=== PROVIDED ENTRIES ===
----------------

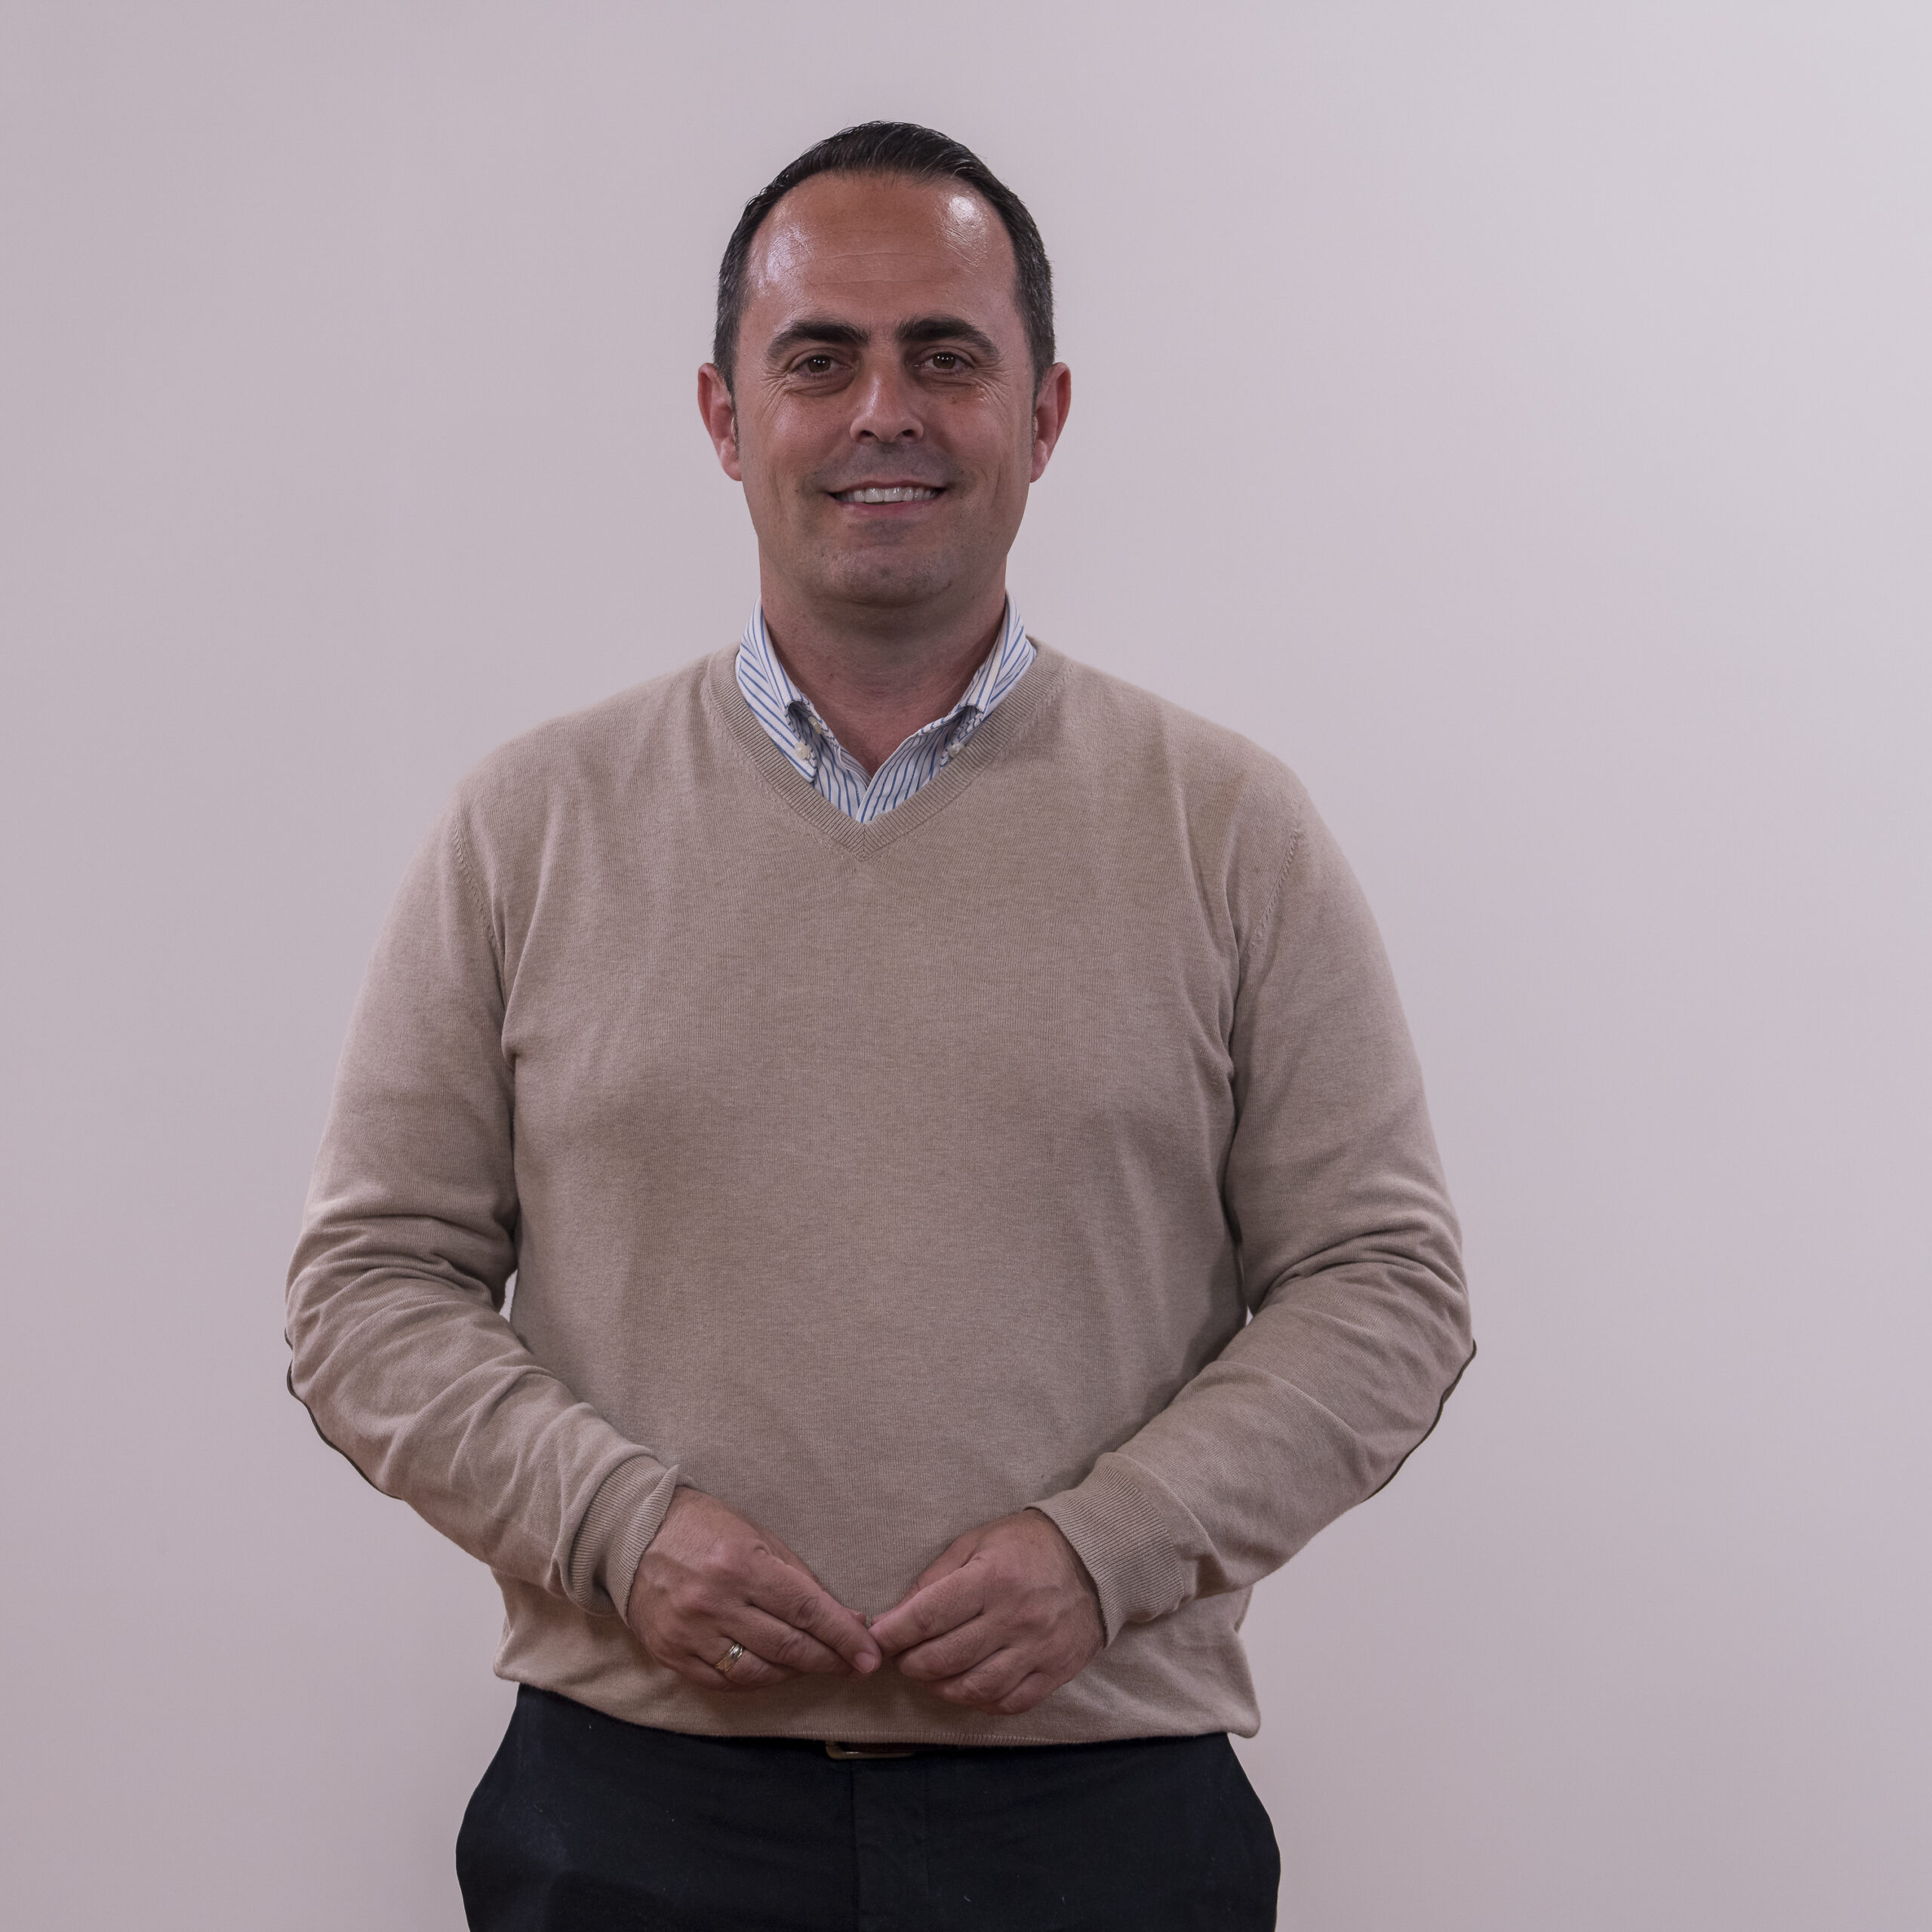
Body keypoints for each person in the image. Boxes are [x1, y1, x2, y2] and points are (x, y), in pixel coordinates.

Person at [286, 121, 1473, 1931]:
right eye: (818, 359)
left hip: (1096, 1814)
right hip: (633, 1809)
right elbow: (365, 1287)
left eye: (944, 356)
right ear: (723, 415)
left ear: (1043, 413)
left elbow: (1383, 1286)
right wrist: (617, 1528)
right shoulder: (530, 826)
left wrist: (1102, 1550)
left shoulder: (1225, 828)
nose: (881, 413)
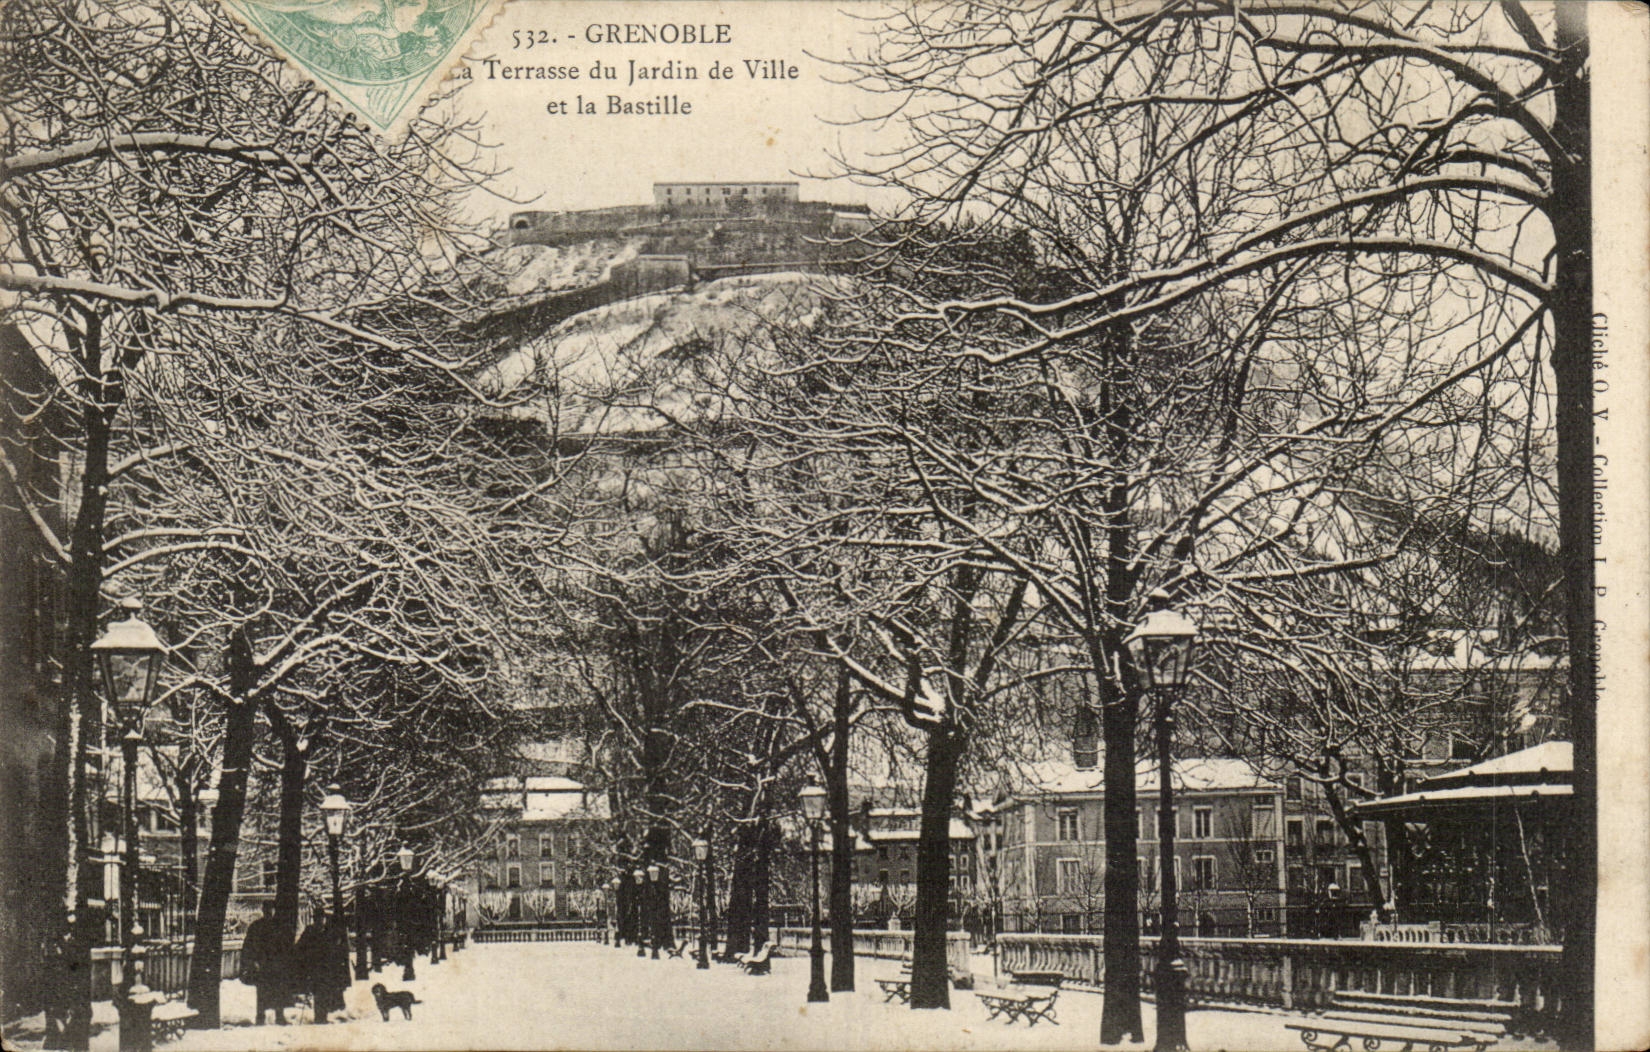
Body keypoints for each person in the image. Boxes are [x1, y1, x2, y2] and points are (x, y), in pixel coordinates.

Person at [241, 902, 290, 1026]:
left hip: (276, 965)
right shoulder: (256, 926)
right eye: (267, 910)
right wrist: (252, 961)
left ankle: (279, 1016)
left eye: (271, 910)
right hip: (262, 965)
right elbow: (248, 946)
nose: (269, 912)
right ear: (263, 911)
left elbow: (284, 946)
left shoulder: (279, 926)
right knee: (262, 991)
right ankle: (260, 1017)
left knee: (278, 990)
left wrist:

----------------

=== THE PROBLEM ===
Output an exact copy of the material, with the pictures removed.

=== RESPONSE TO THIS EXERCISE ===
Body keypoints for each person in the image. Boxes are [x1, y1, x2, y2] and points are (x, y), in pixel coordinates.

Person at [286, 121, 1473, 1931]:
right eye: (818, 359)
left hip: (1096, 1814)
right hip: (633, 1809)
right elbow: (365, 1287)
left eye: (944, 356)
right ear: (723, 415)
left ear: (1043, 413)
left elbow: (1383, 1286)
right wrist: (617, 1528)
right shoulder: (530, 826)
left wrist: (1102, 1550)
left shoulder: (1225, 828)
nose: (881, 413)
Body keypoints for each person in the image. Boxes are [x1, y1, x2, y2] and points are (x, y), in pixel coordinates.

Person at [241, 902, 290, 1026]:
left hip: (276, 965)
right shoulder: (256, 926)
right eye: (267, 910)
right wrist: (252, 961)
left ankle: (279, 1016)
left eye: (271, 910)
right hip: (262, 965)
right elbow: (248, 946)
nose: (269, 912)
right ear: (263, 911)
left elbow: (284, 946)
left shoulder: (279, 926)
right knee: (262, 991)
right ankle: (260, 1017)
left knee: (278, 990)
left wrist:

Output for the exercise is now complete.